The first detection of an atmosphere on a trans-Neptunian object beyond Pluto

TL;DR

This paper reports the first detection of an atmosphere around a trans-Neptunian object other than Pluto, revealing that smaller icy bodies can retain atmospheres, challenging previous assumptions.

Contribution

It provides the first evidence that a sub-1000 km TNO can have an atmosphere, expanding understanding of volatile retention in distant icy worlds.

Findings

Detected a thin atmosphere around (612533) 2002 XV93 via stellar occultation.

Surface pressure estimated at 100-200 nanobars, much lower than Pluto's.

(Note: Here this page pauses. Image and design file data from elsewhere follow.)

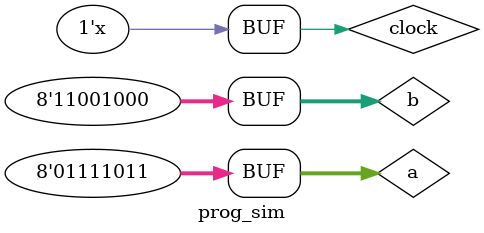
<source format=v>
`timescale 1ns / 1ps


module prog_sim();
reg [7:0] a,b;
wire [8:0] s;
reg clock=0;
always
#5 clock=~clock;
wire [3:0] Anode;
wire [6:0] LED_out;
Basys3_prog prog(a,b,clock,s,Anode,LED_out);
initial
begin
a=123;
b=200;
end
endmodule

</source>
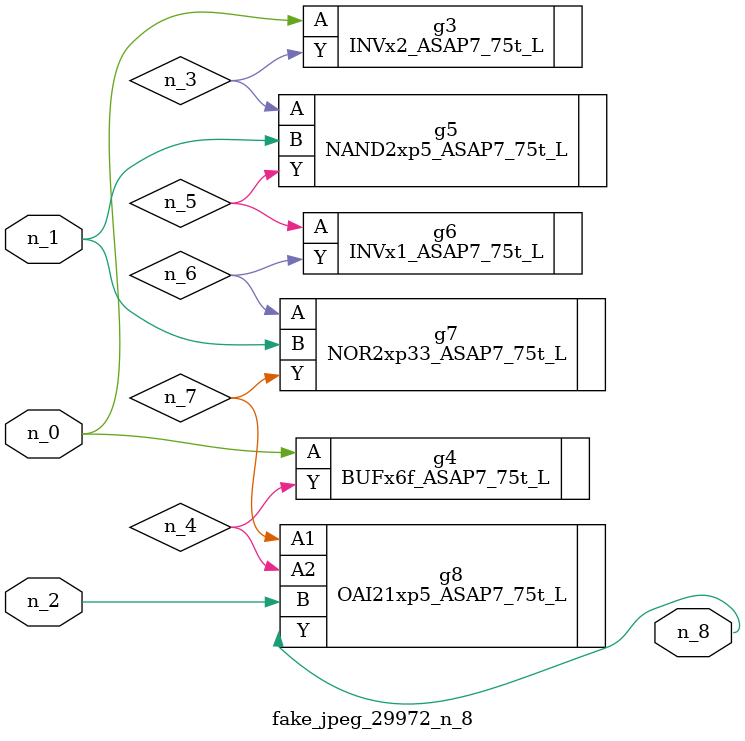
<source format=v>
module fake_jpeg_29972_n_8 (n_0, n_2, n_1, n_8);

input n_0;
input n_2;
input n_1;

output n_8;

wire n_3;
wire n_4;
wire n_6;
wire n_5;
wire n_7;

INVx2_ASAP7_75t_L g3 ( 
.A(n_0),
.Y(n_3)
);

BUFx6f_ASAP7_75t_L g4 ( 
.A(n_0),
.Y(n_4)
);

NAND2xp5_ASAP7_75t_L g5 ( 
.A(n_3),
.B(n_1),
.Y(n_5)
);

INVx1_ASAP7_75t_L g6 ( 
.A(n_5),
.Y(n_6)
);

NOR2xp33_ASAP7_75t_L g7 ( 
.A(n_6),
.B(n_1),
.Y(n_7)
);

OAI21xp5_ASAP7_75t_L g8 ( 
.A1(n_7),
.A2(n_4),
.B(n_2),
.Y(n_8)
);


endmodule
</source>
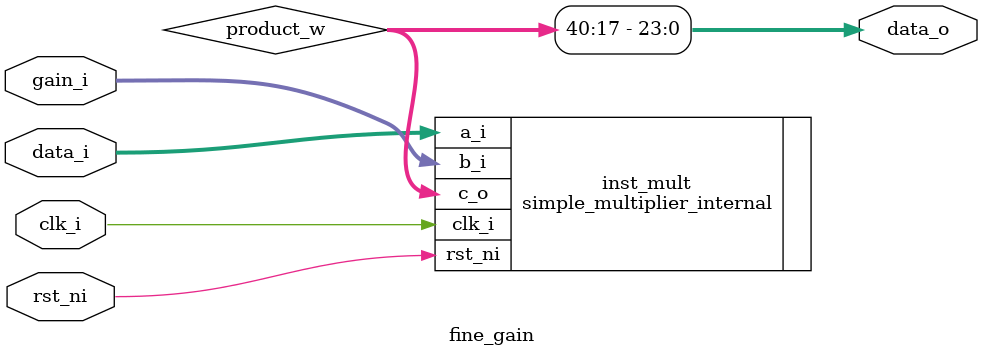
<source format=v>
`timescale 1ns / 1ps


module fine_gain #(
    parameter DATA_WIDTH = 24,
    parameter GAIN_WIDTH = 18
) (
    input clk_i,
    input rst_ni,
    
    input signed [DATA_WIDTH-1:0] data_i,
    input signed [GAIN_WIDTH-1:0] gain_i,
    
    output [DATA_WIDTH-1:0] data_o
    );

// declare wires
wire signed [DATA_WIDTH+GAIN_WIDTH-1:0] product_w;

assign data_o = product_w[DATA_WIDTH+GAIN_WIDTH-1:GAIN_WIDTH-1];

// declare sub-modules
simple_multiplier_internal #(
    .WIDTH_A(DATA_WIDTH),
    .WIDTH_B(GAIN_WIDTH)
) inst_mult (
    .clk_i(clk_i),
    .rst_ni(rst_ni),
    .a_i(data_i),
    .b_i(gain_i),
    .c_o(product_w)
);
    
    
endmodule

</source>
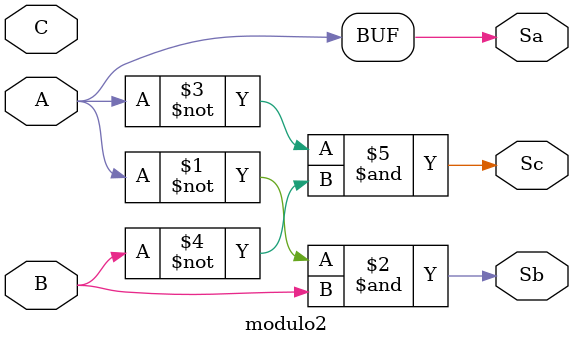
<source format=v>
module modulo2(A ,B, C, Sa, Sb, Sc);
    input A, B, C;
    output Sa, Sb, Sc;

    assign Sa = A;
    assign Sb = (~A)&B;
    assign Sc = (~A)&(~B);

    endmodule

</source>
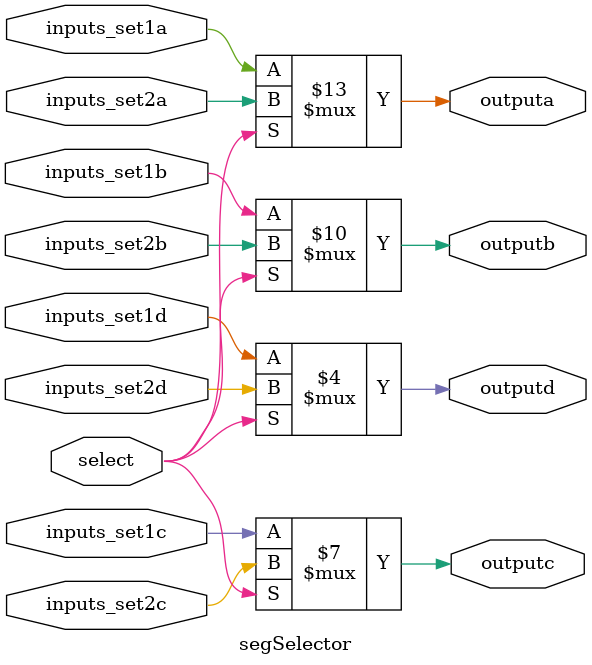
<source format=v>
module segSelector (
    input wire inputs_set1a, inputs_set1b, inputs_set1c, inputs_set1d, inputs_set2a, inputs_set2b, inputs_set2c, inputs_set2d, select,
    output reg outputa, outputb, outputc, outputd
);

always @* begin
    if (select == 0) begin
        outputa = inputs_set1a;
        outputb = inputs_set1b;
        outputc = inputs_set1c;
        outputd = inputs_set1d;
    end
    else begin
        outputa = inputs_set2a;
        outputb = inputs_set2b;
        outputc = inputs_set2c;
        outputd = inputs_set2d;
    end
end

endmodule

</source>
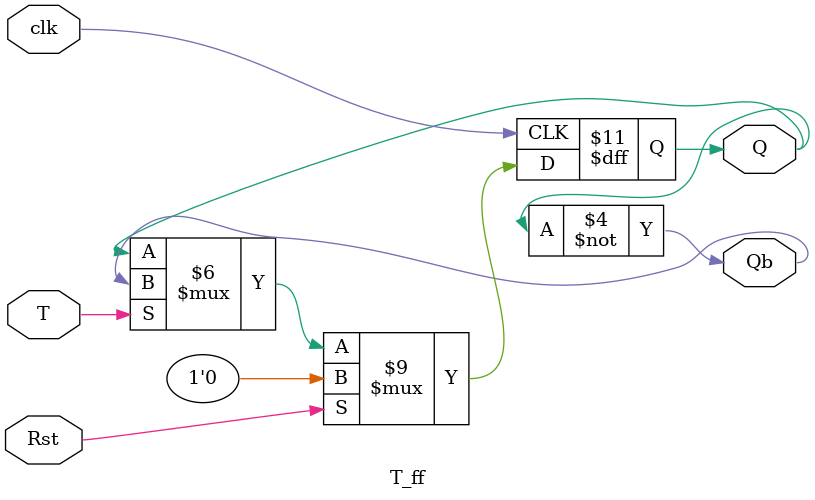
<source format=v>
module T_ff(T,clk,Rst,Q,Qb);
input T,clk,Rst;
output reg Q;
output Qb;
always @(posedge clk)
 begin
  if(Rst==1)
     Q<=0;
  else
   begin
    if(T==1)
      Q<=Qb;
    else
      Q<=Q;
   end
  end
assign Qb = ~Q;
endmodule
</source>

Shows that smaller TNOs can retain atmospheres, suggesting ongoing cryovolcanic activity or recent impacts.

Abstract

Trans-Neptunian objects (TNOs) in the outer Solar System are predominantly small, icy worlds long presumed to be atmosphereless except for the largest bodies. Until now, Pluto has been unique among TNOs in exhibiting a substantial atmosphere (nitrogen with trace methane and carbon monoxide) at microbar pressure levels. All other known TNOs, including ~ 1000-km-sized bodies such as Eris, Haumea, Makemake, and Quaoar, have shown no detectable atmospheres in stellar occultation observations, with surface pressure upper limits of order 1-100 nanobars. Here we report the first detection of an atmosphere around a TNO besides Pluto. A stellar occultation by the ~ 250-km-radius plutino (612533) 2002 XV93 on 10 January 2024 revealed a refractive signature, indicating the presence of a thin atmosphere. The derived surface pressure is 100-200 nanobars, i.e. approximately a hundred times lower than Pluto's and yet significantly above previous limits for other larger bodies. This discovery provides the first evidence that even a sub-1000-km TNO can retain an atmosphere, challenging current paradigms of volatile retention. Our findings indicate that a fraction of distant icy minor planets can exhibit atmospheres possibly caused by ongoing cryovolcanic activity or a recent impact event of a small icy object.